**Problem details:**
Please find the lines in the entries below that contain the word "graph", and copy each one.

Stored data

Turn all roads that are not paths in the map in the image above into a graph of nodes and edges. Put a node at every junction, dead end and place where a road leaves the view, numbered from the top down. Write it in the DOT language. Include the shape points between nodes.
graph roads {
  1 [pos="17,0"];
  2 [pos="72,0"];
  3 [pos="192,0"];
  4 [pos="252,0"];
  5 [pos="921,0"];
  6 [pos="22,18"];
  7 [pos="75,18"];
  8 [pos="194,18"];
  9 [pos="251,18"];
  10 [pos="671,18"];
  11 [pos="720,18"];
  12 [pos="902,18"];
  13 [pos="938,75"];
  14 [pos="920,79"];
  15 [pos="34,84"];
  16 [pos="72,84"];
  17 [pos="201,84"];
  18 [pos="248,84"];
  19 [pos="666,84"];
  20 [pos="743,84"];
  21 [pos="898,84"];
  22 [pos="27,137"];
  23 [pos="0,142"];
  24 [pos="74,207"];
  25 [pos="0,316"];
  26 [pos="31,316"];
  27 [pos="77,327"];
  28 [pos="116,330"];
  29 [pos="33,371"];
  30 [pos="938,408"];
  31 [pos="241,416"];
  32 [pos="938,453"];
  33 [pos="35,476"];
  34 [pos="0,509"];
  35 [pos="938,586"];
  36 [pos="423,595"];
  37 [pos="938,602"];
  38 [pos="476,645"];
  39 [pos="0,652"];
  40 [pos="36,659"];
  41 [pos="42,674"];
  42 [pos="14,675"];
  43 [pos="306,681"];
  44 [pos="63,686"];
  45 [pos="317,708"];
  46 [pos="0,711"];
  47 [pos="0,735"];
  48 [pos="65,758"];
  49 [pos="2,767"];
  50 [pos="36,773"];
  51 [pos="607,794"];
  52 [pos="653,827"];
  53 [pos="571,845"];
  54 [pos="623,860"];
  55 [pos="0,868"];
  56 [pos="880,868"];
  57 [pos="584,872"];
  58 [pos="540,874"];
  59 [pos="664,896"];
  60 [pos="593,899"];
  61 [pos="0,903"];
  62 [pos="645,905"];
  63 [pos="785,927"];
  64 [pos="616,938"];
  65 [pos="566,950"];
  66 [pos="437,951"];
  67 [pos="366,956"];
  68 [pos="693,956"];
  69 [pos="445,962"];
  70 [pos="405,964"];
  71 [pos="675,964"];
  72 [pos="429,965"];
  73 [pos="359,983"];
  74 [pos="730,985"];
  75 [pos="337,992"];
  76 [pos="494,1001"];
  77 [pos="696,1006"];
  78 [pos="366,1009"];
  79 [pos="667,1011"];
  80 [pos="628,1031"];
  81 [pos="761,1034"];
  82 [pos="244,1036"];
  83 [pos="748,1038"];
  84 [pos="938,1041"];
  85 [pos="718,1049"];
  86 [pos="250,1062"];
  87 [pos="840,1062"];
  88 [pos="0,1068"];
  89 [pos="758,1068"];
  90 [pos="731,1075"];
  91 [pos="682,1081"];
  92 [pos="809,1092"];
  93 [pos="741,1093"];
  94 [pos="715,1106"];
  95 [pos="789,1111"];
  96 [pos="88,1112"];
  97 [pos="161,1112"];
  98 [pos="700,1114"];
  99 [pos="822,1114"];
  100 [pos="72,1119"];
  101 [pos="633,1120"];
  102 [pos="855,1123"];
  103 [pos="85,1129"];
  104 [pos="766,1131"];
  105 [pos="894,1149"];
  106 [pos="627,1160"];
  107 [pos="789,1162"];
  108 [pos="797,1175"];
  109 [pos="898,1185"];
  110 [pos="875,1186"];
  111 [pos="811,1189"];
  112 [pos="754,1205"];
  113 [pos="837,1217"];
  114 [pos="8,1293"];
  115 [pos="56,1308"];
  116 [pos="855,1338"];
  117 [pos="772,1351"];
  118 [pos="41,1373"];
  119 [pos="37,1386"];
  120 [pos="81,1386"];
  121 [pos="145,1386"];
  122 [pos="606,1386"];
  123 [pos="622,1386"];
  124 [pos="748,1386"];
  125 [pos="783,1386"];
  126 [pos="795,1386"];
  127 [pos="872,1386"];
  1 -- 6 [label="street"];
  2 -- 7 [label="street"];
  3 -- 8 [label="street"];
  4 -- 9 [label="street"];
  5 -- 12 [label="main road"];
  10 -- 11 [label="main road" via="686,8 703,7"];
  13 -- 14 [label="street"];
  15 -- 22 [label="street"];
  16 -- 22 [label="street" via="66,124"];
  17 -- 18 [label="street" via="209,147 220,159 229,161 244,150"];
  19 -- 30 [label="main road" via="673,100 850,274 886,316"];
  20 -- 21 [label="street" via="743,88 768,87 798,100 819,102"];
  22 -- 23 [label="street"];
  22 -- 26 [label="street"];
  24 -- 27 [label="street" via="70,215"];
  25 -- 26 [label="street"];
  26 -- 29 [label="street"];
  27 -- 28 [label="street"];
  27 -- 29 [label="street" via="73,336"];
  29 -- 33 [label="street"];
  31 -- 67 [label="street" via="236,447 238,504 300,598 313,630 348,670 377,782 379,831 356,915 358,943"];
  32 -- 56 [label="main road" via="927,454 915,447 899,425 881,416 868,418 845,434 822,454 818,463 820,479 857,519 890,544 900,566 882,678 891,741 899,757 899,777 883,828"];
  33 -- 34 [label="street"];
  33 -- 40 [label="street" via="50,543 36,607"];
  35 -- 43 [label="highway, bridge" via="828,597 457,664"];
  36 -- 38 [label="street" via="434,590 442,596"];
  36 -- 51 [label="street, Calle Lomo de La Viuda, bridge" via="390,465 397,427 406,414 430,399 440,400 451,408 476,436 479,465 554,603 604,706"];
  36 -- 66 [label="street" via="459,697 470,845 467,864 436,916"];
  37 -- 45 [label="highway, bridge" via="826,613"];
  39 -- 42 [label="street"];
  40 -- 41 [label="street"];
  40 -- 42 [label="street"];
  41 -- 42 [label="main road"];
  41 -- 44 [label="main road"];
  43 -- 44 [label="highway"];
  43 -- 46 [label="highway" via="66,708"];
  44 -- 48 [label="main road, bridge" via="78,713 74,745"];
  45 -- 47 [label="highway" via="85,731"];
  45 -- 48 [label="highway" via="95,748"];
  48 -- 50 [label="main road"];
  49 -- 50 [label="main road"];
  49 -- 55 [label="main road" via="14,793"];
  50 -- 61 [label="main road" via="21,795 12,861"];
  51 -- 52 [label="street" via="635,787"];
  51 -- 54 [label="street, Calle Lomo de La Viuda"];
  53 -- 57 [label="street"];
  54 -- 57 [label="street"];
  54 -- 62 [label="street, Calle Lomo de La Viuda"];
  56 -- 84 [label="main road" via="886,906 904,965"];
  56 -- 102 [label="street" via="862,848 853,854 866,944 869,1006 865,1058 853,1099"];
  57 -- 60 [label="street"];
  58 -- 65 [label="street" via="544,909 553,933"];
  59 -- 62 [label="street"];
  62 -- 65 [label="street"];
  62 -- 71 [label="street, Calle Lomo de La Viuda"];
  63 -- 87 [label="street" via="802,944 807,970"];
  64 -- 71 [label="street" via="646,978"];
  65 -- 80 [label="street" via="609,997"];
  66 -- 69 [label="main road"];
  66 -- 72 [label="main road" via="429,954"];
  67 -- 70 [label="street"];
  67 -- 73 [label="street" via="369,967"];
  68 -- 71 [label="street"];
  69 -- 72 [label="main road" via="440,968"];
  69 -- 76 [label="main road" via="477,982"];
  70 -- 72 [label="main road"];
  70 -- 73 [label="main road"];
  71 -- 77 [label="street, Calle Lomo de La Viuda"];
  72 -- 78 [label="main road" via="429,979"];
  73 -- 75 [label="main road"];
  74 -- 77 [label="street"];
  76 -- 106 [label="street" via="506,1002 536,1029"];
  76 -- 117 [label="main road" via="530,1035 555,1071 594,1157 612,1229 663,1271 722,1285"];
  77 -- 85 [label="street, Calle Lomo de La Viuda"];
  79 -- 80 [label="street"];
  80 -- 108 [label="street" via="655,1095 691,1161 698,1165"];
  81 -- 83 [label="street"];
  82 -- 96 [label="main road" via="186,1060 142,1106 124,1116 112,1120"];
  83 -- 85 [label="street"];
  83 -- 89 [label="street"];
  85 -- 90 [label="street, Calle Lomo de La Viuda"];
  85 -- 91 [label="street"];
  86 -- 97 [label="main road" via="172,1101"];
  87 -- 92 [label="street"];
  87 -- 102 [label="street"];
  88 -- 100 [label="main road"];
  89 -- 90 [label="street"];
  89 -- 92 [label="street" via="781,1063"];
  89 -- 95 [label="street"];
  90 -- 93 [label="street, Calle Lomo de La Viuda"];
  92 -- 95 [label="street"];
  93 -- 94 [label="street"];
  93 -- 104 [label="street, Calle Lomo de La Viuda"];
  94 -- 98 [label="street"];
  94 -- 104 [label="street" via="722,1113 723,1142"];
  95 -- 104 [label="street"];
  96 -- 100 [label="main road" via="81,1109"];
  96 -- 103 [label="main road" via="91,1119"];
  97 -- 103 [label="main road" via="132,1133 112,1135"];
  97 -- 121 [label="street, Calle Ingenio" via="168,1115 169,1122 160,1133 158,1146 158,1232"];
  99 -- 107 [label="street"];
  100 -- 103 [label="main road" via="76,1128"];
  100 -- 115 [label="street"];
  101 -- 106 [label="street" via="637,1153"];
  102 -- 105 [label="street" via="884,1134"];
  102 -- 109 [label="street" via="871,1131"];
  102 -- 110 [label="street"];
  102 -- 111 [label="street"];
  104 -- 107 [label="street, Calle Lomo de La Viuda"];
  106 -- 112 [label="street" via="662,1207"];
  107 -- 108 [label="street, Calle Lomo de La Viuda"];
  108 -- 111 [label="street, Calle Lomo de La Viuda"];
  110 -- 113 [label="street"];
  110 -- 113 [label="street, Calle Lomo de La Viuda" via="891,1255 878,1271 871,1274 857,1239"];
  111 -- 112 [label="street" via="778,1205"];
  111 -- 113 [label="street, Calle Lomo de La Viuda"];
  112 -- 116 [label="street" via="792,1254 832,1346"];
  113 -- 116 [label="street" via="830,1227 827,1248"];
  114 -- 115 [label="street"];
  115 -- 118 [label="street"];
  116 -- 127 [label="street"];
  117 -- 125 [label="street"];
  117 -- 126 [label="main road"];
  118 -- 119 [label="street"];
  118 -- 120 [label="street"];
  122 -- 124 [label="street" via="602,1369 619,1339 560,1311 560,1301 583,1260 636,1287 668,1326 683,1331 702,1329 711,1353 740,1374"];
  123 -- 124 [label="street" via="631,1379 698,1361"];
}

**Answer section:**
Turn all roads that are not paths in the map in the image above into a graph of nodes and edges. Put a node at every junction, dead end and place where a road leaves the view, numbered from the top down. Write it in the DOT language. Include the shape points between nodes.
graph roads {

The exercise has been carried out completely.